Там, в Гималаях, время вообще имеет какую-то свою скорость. Во время службы в монастыре я присела на корточки, как мне показалось, на пару минут. Прошло два часа. Кто-то из монахов вернул меня к действительности, коснувшись плеча со словами «Хорошо слушать» на плохом английском и с вечной улыбкой. Я легко встала, даже ноги не затекли, хотя обычно не могу усидеть на одном месте и пяти минут. Китайцы отменили запрет на религиозную деятельность, зато пытаются ее контролировать и идеологизировать, требуют от монахов отречься от далай-ламы. Собственно, эти идеологические рамки, в которые официальный Китай пытается загнать веру, и побудили монахов трех самых известных монастырей вокруг Лхасы выступить с протестом. По некоторым данным, 50–60 монахов арестованы. Требование далай-ламы большей автономии для Тибета связано тоже, прежде всего, с правом тибетцев практиковать тантрический буддизм, а не с попыткой освободиться от китайского господства. Да, выступление монахов, переросшее в более массовые выступления, совпало с 49-й годовщиной восстания в Тибете. И действительно, это стало самым массовым выступлением за последние 20 лет – с 1989 года, когда протесты тибетцев закончились кровавыми столкновениями с китайской армией. И да, это произошло тогда, когда через Гималаи должны были понести олимпийский факел. И конечно, меня нисколько не удивляют российские официальные комментаторы, подчеркивающие право Китая решать проблемы на китайской территории любыми подходящими методами – фантом собственным проблем плюс призрак Косово. И конечно, любимое слово «стабильность» должно в их глазах примирить мир с любым способом разрешения конфликта.
Если вы когда-нибудь попадете в Тибет, вам будет гораздо сложнее быть категоричным и призывать к стабильности любой ценой.
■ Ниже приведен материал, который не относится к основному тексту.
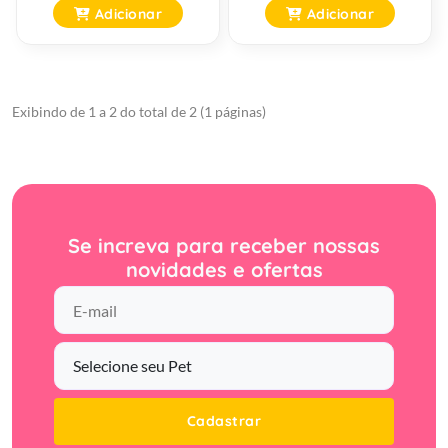
Adicionar
Adicionar
Exibindo de 1 a 2 do total de 2 (1 páginas)
Se increva para receber nossas
novidades e ofertas
Cadastrar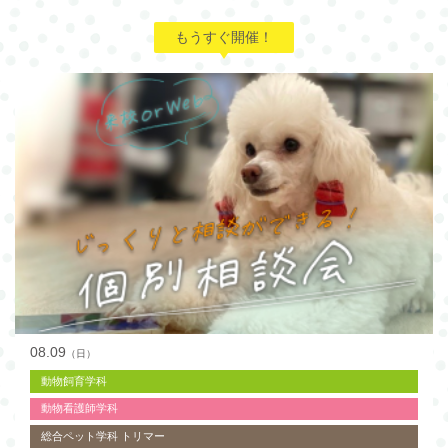
もうすぐ開催！
08.09
（日）
動物飼育学科
動物看護師学科
総合ペット学科 トリマー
Самое негармоничное, что я там видела – застывшие китайские солдаты в карауле перед воротами своих военных баз. При всем очевидном стремлении Китая максимально разбавить тибетцев китайцами, они не перемешиваются, не растворяются друг в друге, не превращаются в единую массу населения. Тибет упорно пытается сохранить свою веру, свою культуру, свою идентичность. Китайский истребитель у подножия резиденции далай-ламы никогда не станет гармоничной частью пейзажа и естественным элементом истории этой страны. Китайский флаг не станет тибетским. Это чужое, агрессивное и не воспринятое начало, которому тибетцы с тихим внутренним упорством не перестанут сопротивляться.
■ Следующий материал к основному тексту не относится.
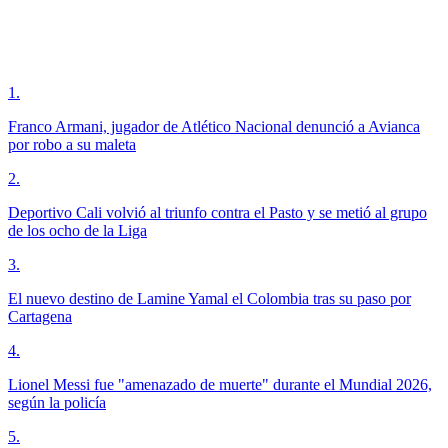
1
.
Franco Armani, jugador de Atlético Nacional denunció a Avianca
por robo a su maleta
2
.
Deportivo Cali volvió al triunfo contra el Pasto y se metió al grupo
de los ocho de la Liga
3
.
El nuevo destino de Lamine Yamal el Colombia tras su paso por
Cartagena
4
.
Lionel Messi fue "amenazado de muerte" durante el Mundial 2026,
según la policía
5
.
– А где далай-лама принимал гостей? – спрашиваю сопровождающего тибетца во дворце Потала.
– Вы задаете неправильный вопрос в неправильном месте.
– А что, здесь все утыкано камерами и прослушкой что ли?
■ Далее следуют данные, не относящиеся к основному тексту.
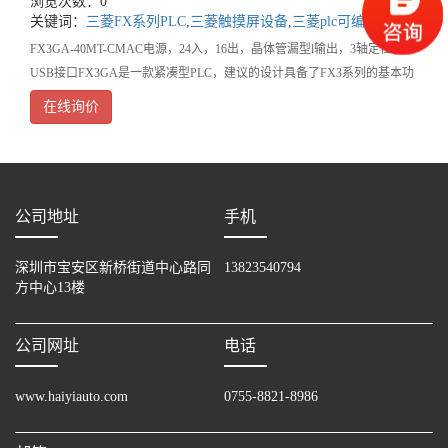
浏览次数：0
关键词：
三菱FX系列PLC
,
三菱触摸屏设备
,
三菱plc可编程控制器
FX3GA-40MT-CMAC电源，24入，16出，晶体管漏型l输出，3轴定位，
USB接口FX3GA是一款紧凑型PLC，建议的设计具备了FX3系列的基本功
能。通过强化后的内置功能及灵活的扩
在线询价
公司地址
手机
深圳市宝安区新桥街道中心路同
13823540794
方中心13楼
公司网址
电话
www.haiyiauto.com
0755-8821-8986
– Это уже второй неправильный вопрос.
На крыше он мне шепотом и жестами отвечает на все мои вопросы.
В моем отношении к проблеме Тибета нет ничего политического, и я отдаю себе в этом отчет. Это отношение – чисто человеческое и абсолютно субъективное. Это отношение человека, побывавшего там и ощутившего особый статус этого самого намоленного места на земле. Тысячи монахов погибли за право тибетцев оставаться самими собой. Я не могу об этом не думать, улыбаясь в ответ людям в красных монашеских одеждах, прислушиваясь к музыке труб, касаясь крутящихся молитвенных барабанов. Те, кто имел право держать оружие, держал древние мушкеты, бесполезные против современной, хорошо организованной армии. У меня не получается делать вид, что я об этом не читала. Те, чья миссия сохранить культуру и дух страны, несовместимы с теми, кто устроил в собственной стране «культурную революцию», даже если сейчас их преемники строят мощную современную державу. Тибет остается для меня гималайской шкатулкой, принадлежащей всему миру и самому себе. И при полном отсутствии во мне лично какой-либо склонности к общественной миссии, я готова до конца своих дней говорить и писать: «Тибет должен быть свободен». Он должен оставаться тем неповторимым духовным заповедником в мире прогресса и попсы, в который каждый должен иметь право прилететь, приехать, прийти, приползти, чтобы остановиться и подумать, глядя на облака под ногами. Несвобода в любом ее проявлении разрушительна для этого места, поэтому мои симпатии всегда останутся на стороне тех, кто пытается ей сопротивляться, таким образом сохраняя Тибет, в том числе для нас с вами.